**Dataset entries:**
*** Begin section ***

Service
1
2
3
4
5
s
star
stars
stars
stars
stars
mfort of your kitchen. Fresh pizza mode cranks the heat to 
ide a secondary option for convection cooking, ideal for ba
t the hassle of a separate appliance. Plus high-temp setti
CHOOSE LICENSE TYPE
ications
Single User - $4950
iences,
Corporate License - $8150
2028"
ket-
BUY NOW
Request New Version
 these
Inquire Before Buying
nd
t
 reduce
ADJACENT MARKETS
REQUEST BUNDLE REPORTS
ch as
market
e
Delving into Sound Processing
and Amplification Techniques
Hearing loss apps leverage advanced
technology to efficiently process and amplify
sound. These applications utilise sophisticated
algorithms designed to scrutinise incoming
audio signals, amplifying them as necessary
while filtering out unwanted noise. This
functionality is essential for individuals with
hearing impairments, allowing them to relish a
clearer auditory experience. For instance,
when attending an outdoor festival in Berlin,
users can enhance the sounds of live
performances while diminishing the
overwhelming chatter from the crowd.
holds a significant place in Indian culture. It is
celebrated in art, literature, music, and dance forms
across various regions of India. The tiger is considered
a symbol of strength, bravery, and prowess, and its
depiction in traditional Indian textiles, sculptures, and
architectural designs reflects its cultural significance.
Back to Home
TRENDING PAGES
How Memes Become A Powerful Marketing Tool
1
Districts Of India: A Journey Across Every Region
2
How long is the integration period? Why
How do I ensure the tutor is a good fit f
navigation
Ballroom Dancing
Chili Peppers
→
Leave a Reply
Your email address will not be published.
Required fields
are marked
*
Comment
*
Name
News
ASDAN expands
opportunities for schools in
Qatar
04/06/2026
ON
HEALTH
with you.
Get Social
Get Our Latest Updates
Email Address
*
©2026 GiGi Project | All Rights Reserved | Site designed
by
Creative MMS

*** End section ***

**WHAT TO DO:** Can you copy every line of the items above without changing a single character?

**EXERCISE SOLUTION:**
Service
1
2
3
4
5
s
star
stars
stars
stars
stars
mfort of your kitchen. Fresh pizza mode cranks the heat to 
ide a secondary option for convection cooking, ideal for ba
t the hassle of a separate appliance. Plus high-temp setti
CHOOSE LICENSE TYPE
ications
Single User - $4950
iences,
Corporate License - $8150
2028"
ket-
BUY NOW
Request New Version
 these
Inquire Before Buying
nd
t
 reduce
ADJACENT MARKETS
REQUEST BUNDLE REPORTS
ch as
market
e
Delving into Sound Processing
and Amplification Techniques
Hearing loss apps leverage advanced
technology to efficiently process and amplify
sound. These applications utilise sophisticated
algorithms designed to scrutinise incoming
audio signals, amplifying them as necessary
while filtering out unwanted noise. This
functionality is essential for individuals with
hearing impairments, allowing them to relish a
clearer auditory experience. For instance,
when attending an outdoor festival in Berlin,
users can enhance the sounds of live
performances while diminishing the
overwhelming chatter from the crowd.
holds a significant place in Indian culture. It is
celebrated in art, literature, music, and dance forms
across various regions of India. The tiger is considered
a symbol of strength, bravery, and prowess, and its
depiction in traditional Indian textiles, sculptures, and
architectural designs reflects its cultural significance.
Back to Home
TRENDING PAGES
How Memes Become A Powerful Marketing Tool
1
Districts Of India: A Journey Across Every Region
2
How long is the integration period? Why
How do I ensure the tutor is a good fit f
navigation
Ballroom Dancing
Chili Peppers
→
Leave a Reply
Your email address will not be published.
Required fields
are marked
*
Comment
*
Name
News
ASDAN expands
opportunities for schools in
Qatar
04/06/2026
ON
HEALTH
with you.
Get Social
Get Our Latest Updates
Email Address
*
©2026 GiGi Project | All Rights Reserved | Site designed
by
Creative MMS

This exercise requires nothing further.